Wade? He only spoke of him when asked specifically about him.
There must be something there. And if it isn't coming out yet, it eventually has to.
O'Neal's not one to keep those feelings hidden for long.
All it took was one comment from Stan Van Gundy, his former coach, about O'Neal's flop against Dwight Howard on Tuesday for Shaq to unleash fury on Van Gundy.
''One thing I really despise is a front-runner,'' O'Neal said of the Magic's coach. "I know for a fact he's a master of panic, and when it gets time for his team to go into the postseason and do certain things, he will let them down because of his panic. I've been there before. I've played for him.

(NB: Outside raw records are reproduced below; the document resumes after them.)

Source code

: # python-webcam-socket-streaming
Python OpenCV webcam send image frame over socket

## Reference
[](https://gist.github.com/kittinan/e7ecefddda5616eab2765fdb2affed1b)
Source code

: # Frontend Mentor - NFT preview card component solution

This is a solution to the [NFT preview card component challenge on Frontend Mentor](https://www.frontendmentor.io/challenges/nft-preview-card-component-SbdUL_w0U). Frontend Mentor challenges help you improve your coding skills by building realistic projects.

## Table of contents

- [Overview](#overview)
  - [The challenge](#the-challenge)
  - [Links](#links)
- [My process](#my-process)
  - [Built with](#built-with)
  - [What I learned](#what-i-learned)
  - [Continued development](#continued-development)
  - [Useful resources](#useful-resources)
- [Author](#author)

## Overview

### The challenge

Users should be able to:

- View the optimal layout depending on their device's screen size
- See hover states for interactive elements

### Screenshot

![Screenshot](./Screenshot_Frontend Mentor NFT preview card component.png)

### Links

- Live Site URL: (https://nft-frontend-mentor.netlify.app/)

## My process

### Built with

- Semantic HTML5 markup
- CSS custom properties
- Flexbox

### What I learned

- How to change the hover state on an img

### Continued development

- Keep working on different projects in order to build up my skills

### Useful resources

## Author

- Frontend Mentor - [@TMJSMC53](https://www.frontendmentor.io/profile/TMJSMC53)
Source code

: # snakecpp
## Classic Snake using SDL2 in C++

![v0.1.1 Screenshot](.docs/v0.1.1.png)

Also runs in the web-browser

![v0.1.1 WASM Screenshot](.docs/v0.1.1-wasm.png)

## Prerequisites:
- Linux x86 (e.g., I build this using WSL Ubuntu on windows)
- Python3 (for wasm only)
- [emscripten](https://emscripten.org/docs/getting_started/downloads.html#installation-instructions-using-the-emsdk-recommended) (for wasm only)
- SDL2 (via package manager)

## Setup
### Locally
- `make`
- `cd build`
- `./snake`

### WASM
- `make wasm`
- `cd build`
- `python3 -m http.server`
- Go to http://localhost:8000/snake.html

"Yeah, it probably was a flop, but flopping is wrong. Flopping would describe his coaching.
"I'm not going to let anybody take shots at me. He's a nobody to me.''
That's pretty harsh, even coming from Shaq.
It's also more of his revisionist history at work. Van Gundy is hardly a front-runner.
He has been successful with every NBA team he coached, including the Heat team that reached the conference semifinals the season before O'Neal got to Miami.
It's a comment like that, one which O'Neal clearly has been holding back since Van Gundy stepped down as the Heat's coach in 2006, that makes you reconsider exactly why Van Gundy left.
NOT SURE NOW
All the speculation then was Riley-related, but now you can't be so sure.
Who knows what it will take for him to unload on Wade, but there has to be something that remains unspoken.
At least the Heat crowd Wednesday had its cathartic experience. Yeah, there was the pleasant greeting when the big fella was officially introduced. But the boos started pouring down when O'Neal hit the foul line for the first time.
And by the time he knocked down Wade on that final foul, the chants of ''Shaq, you [stink],'' -- the calls usually reserved for the officials -- filled the arena.
At least the fans aren't holding back their disgust for the player who couldn't withstand one losing season and bolted toward a then-contender.
Talk about a front-runner.
Maybe nothing will ever be unearthed. Maybe there isn't even anything between the two former championship teammates.
But Shaq's history shows otherwise. And their actions lately tend to support that.